Improving Diagnosis Of Tropical Diseases (Part 1)

THE FIRST STEP in treating a disease is diagnosing it. For tropical diseases in developing countries, such diagnoses aren't as easy as they should be. Many of these countries lack the trained personnel or reliable infrastructure to support complicated analyses. Simplified methods and equipment could improve such diagnoses. A symposium at Pittcon, held last month in Chicago, focused on efforts to develop better, cheaper methods for diagnosing tropical diseases. The American Chemical Society's Division of Analytical Chemistry organized and sponsored the symposium.
Courtesy of Helen Lee
Donor testing Diagnostic testing of blood donors in Ghana takes place outside the laboratory.
Helen Lee of the department of hematology at the University of Cambridge presented surprising statistics about the availability of basic supplies and infrastructure in developing countries. In a survey of African facilities, a small yet significant fraction lacked even the most basic resources, such as a reliable source of electricity and tap water (17% and 7%, respectively), she said. The availability of other supplies was worse, and 40% of facilities do not have incinerators to deal with medical waste.

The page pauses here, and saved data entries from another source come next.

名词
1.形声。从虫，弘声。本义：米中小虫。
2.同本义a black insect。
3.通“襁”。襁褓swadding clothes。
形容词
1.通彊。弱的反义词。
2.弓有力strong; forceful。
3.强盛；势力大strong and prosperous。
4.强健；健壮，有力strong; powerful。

Beyond the availability of basic resources, cost is a big issue in developing countries. For example, Lee said, the blood banks in Kumasi, Ghana, have a total annual budget of approximately $70,000, with 15% allocated to testing and 17% to consumables. In light of such meager funds, Bernhard Weigl, the group leader for the diagnostics development team at the Seattle-based nonprofit organization Program for Appropriate Technology in Health (PATH), said that his organization's goal is to lower the cost of each infectious disease test to no more than $1.50.
Infectious disease testing is important not only for diagnosing and treating patients but also for ensuring the safety of the emergency blood supply. African hospitals and clinics can't rely on a large volunteer donor pool like that available in many developed countries, Lee said. Approximately half of the donors are older family members with a higher prevalence of transfusion-transmitted viruses. In a study of more than 1,000 blood donors at a hospital in Ghana, nearly 20% were infected with one or more of HIV, hepatitis B, and hepatitis C, Lee said. Such findings demonstrate the magnitude of the challenge, because among developing nations "Ghana is a well-managed country with good infrastructure," she said.
The testing is often carried out under less than ideal circumstances. Lee described open-air pre-donation testing of volunteer blood donors recruited by FM radio in Kumasi. Access to refrigeration is often limited, so assays and reagents in tropical climates must be able to withstand temperatures that can soar past 35 oC (95 oF).
Given such challenges, scientists must make sure they are developing diagnostic tests that health care providers in developing countries want and need and, most important, can actually use. "The last thing" Western scientists "want to do is build something and find that no one wants to use it," said Paul Yager, a professor of bioengineering at the University of Washington, Seattle. For his projects, his team has done an initial assessment of the needs in India, their first target country. They are working on similar assessments in Brazil and sub-Saharan Africa.
For example, Yager said, tests need to be fast enough for patients to receive treatment. If the analysis takes too much time, patients might leave without appropriate treatment. Each sample test should ideally be completed in 15 minutes, he noted.
Diagnosis of tropical infectious diseases generally involves two types of assays. Nucleic acid analyses measure the presence of the pathogen's genetic material—either DNA or RNA—in the patient; immunoassays measure the patient's antibody response to the pathogen. Which assay provides better diagnosis depends on the stage of the infection. At early stages, nucleic acid analysis is better, but at later stages, the immunoassay is preferable. Because health care workers don't know at what stage of infection they are testing, they ideally will do both assays.
Nucleic acid testing involves three unavoidable steps, Lee said: sample preparation, amplification, and detection. Of those three, sample prep is always the one that will "stump" practitioners, she said. "There's no sense in using a simple back end if you don't have a simple front end," she said.